都市型ハイヤー事業(一般乗用旅客自動車運送事業)の車両に関する基準について

ハイヤー

ハイヤーとは、営業所や車庫などを拠点に、要請に応じて配車し、利用客を運送する自動車のことを指します。要請に応じて利用客を運送するという点においてタクシーと同様であり、法律上はどちらも同じ「一般乗用旅客自動車運送事業」という区分に位置づけられています。

このうち都市型ハイヤーとは、都市部においておもに外国人の観光やビジネスでの利用を想定した完全予約制のハイヤーのことをいいますが、現状として、タクシーと都市型ハイヤー以外のハイヤー(その他ハイヤー)は総量規制の枠が一杯であり、新規開業が極めて困難な状況にあるため、一般乗用旅客自動車運送事業を新規ではじめる際は都市型ハイヤーを選択するのが現実的です。

とは言え、都市型ハイヤー事業を営むために必要となる国土交通大臣の許可を取得するためのハードルは極めて高く、難易度の高い手続きとして知られており、このうち車両に関する基準も、都市型ハイヤー事業の新規参入を阻む障壁のひとつとなっています。

そこで本稿では、これから都市型ハイヤー事業をはじめようと検討されている皆さまに向けて、許可基準のうち、車両に関するものを抜粋し、要求される内容や重要なポイントについて、できる限り詳しく解説していきたいと思います。

都市型ハイヤーについて

ハイヤーもタクシーも、目的地まで利用客を運送する事業であるという点を同じくしますが、タクシーは街中を流し利用客を乗車させることができる一方で、ハイヤーは街中で利用客を乗車させることができず、営業所から完全予約制で配車する貸切乗用車という位置づけになります。

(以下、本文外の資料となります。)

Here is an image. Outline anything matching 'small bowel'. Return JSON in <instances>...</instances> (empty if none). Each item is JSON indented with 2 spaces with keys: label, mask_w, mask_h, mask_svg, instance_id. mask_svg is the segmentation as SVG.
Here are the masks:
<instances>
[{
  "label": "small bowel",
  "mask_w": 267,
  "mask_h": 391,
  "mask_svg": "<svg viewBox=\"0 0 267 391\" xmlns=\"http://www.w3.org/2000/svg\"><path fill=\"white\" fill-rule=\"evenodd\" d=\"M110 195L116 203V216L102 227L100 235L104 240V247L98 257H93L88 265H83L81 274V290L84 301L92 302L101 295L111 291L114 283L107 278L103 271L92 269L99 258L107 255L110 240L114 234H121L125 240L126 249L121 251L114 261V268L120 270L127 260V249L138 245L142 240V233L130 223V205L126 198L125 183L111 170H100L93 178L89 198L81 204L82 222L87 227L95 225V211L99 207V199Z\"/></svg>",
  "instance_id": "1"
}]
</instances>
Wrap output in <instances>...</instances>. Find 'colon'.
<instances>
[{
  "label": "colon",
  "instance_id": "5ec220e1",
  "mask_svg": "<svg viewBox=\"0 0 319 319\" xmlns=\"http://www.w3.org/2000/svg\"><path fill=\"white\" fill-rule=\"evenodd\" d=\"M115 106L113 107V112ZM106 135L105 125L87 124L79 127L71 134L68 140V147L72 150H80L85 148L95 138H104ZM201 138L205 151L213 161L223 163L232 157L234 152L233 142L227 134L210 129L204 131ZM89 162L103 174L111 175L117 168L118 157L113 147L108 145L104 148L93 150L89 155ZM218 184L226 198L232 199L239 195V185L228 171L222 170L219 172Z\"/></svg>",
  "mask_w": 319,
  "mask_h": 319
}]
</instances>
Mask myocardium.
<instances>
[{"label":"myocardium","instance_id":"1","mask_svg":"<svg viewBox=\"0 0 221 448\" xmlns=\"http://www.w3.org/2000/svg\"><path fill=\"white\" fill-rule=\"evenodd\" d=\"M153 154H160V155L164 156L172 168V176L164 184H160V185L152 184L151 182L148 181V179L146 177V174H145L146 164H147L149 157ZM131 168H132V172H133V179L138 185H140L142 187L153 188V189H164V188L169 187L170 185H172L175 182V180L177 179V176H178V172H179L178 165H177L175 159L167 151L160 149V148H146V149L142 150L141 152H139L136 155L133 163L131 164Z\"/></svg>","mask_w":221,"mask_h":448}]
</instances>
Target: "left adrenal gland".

さらに都市型ハイヤーとは、都市部においておもに外国人の観光やビジネスでの利用を想定した完全予約制のハイヤーのことをいいます。運送の引受けが営業所のみにおいて行われる利用客の運送であって、以下のいずれかに該当するものを都市型ハイヤーとしています。

  • 1日を超える期間を単位として専属で常時運送を提供できることとするための契約(書面によるものに限る)に基づいて締結される運送契約にのみ行われるもの
  • 2時間以上の時間を単位として締結される運送契約のみにより行われるもの

その他ハイヤー

上記の要件に該当しないハイヤーは「その他ハイヤー」として都市型ハイヤーとは別に区分されることになりますが、都市部での営業のみが認められている都市型ハイヤーとは異なり、タクシーと同様の基準により、都市部以外での営業も可能とされています。

他方、その他ハイヤーには、特定地域と準特定地域の制度が適用されており、タクシー事業と同様に新規開業が極めて困難であることから、新規事業として参入を検討することは、あまり現実的ではありません。

許可基準

  • 事業計画が輸送の安全を確保するため適切なものであること
  • その他事業の遂行上適切な計画を有するものであること
  • 事業を自ら適確に遂行するに足る能力を有するものであること

上記が道路運送法に規定する一般乗用旅客自動車運送事業の許可基準ですが、抽象的すぎてこれでは何を準備していいか分かりません。これに対して、各運輸局が公示している許可基準の項目が以下のとおりです。

  1. 営業区域
  2. 営業所
  3. 事業用自動車
  4. 車両数
  5. 自動車車庫
  6. 休憩、仮眠又は睡眠のための施設
  7. 管理運営体制
  8. 運転者
  9. 資金計画
  10. 法令遵守体制
  11. 損害賠償能力

上記各項目ごとにそれぞれ詳細な基準が設定されていますが、このうち本稿では、車両に係る基準について解説しています。

車両基準

一般乗用旅客自動車運送事業で使用する車両は、1台あれば良いというわけではなく、営業所には、営業区域ごとに設定された最低車両数以上の台数の車両を保有し、これを配置する必要があります。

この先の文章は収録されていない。